And yet, Belle, they wrong us who are called fashionable girls, when they take for granted that we are not capable of thinking seriously, and that we prefer those whose conversation consists only of flattery and nonsense. It is mainly because I feel that Mr. Henderson has deep, serious purposes in life, and because he appreciates and addresses himself to the deepest part of my nature that his friendship is so valuable to me. I say friendship advisedly, dear Belle, because I insist upon it that there can be friendship, pure and simple, between a gentleman and a lady; in our case there is "only this and nothing more."
How very teasing and provoking it is that there cannot be this friendship without observation and comment! Now I am very careful to avoid any outward appearance of special intimacy that might make talk, and he appears to be very careful also. After the first day at morning service he did not join me immediately on going out of church, but went out at another door and joined me at the next corner. I was so thankful for it, for old Mrs. Eyelett was there with her sharp eyes, and I know by experience that though she is a pillar of the church she finds abundance of leisure from her devotions to watch all the lambs of the flock; and I am one that everybody seems to keep specially in mind as proper to be looked after. If I only speak to, or look at, or walk with the same person more than once, the airy tongues of rumor are busy engaging and marrying me. Isn't it horrid? I would not have old Mrs. Eyelett get anything of this sort into her head for the world; it's so disagreeable to have such a thing get to a gentleman's hearing when he knows there is no truth in it; and the world has condescended to interest itself so much in my fortunes that it seems dangerous for anybody to be more than civil without being set down as an aspirant.
The only comfort there is in being persistently reported engaged to Mr. Sydney is that it serves to keep off other reports, and I sometimes think of the old fable of the fox who would not have the present swarm of flies driven off lest there should come a new one in its place. How I wish people would let one's private affairs alone! Here I must break off, for there is company down stairs.
Wednesday Eve.
I have let this thing lie some days, dear Belle, because there has been so much going and coming, time has flitted away. Mr. H. has been at our house a good deal. I have made a discovery about him. He has a beautiful cousin that he thinks everything of—"Cousin Caroline"—and she is a very superior woman. So you see how silly all your suggestions are, Belle. For aught I know he may be engaged to this cousin Caroline. I believe she is coming to New York, and I am just wild to see her. You know I want to see if I shall like her. She must be just the thing for him; and I hope I shall like her. Ida thinks she shall. Aunt Maria, who wants to portion off the fate of mortals, has made up her mind that Mr. H. must be an admirer of Ida's; and in short, that they are to be for each other.

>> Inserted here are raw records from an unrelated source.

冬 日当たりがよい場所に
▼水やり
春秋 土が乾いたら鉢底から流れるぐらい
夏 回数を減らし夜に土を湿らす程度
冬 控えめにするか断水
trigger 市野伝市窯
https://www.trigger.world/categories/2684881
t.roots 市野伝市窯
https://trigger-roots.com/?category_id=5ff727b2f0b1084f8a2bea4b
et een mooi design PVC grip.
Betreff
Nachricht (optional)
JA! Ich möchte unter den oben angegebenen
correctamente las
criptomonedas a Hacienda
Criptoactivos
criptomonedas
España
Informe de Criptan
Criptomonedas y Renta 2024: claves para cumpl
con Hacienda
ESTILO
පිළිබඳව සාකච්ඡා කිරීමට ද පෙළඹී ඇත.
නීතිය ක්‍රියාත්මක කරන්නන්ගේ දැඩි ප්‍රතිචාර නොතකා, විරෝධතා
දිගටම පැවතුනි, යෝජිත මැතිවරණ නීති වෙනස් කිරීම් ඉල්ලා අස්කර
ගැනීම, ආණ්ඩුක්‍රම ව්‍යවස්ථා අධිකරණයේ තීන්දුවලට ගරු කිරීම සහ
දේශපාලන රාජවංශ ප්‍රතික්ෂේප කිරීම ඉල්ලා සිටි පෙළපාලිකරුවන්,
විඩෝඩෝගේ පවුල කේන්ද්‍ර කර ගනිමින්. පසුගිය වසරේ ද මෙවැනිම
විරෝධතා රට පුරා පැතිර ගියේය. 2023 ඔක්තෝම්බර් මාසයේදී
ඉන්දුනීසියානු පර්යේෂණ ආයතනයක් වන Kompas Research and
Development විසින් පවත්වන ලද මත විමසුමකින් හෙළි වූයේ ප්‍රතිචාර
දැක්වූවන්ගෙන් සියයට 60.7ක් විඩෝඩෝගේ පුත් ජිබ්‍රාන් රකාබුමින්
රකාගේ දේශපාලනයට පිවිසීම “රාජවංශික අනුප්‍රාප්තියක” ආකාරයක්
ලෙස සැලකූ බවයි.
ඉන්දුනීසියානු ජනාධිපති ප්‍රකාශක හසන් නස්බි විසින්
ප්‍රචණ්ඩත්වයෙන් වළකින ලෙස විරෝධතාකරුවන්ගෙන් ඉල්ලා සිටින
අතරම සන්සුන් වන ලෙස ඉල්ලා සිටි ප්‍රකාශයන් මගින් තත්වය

Ida looks down on all this sort of thing with her placid superiority. She has a perfect contempt for it, so very perfect that it is quiet. She does not even trouble herself to express it. Ida likes Mr. H. very much, and has a straightforward, open, honest friendship with him, and doesn't trouble her head a bit what people may say.
Saturday Morning.
We are all busy now about Easter decorations. We have ordered no end of flowers, and are going into adornments on a great scale. We press all hands in that we can get. Mr. Henderson and Jim Fellows are coming to-night to tea to help us carry our things to church and get them up.
Monday Morning.
I am so tired. We were up nearly all night Saturday, and then at the sunrise service Easter morning, and services all day. Beautiful! Lovely as they could be! But if one has a good time in this world, one must pay for it—and I am all tired out.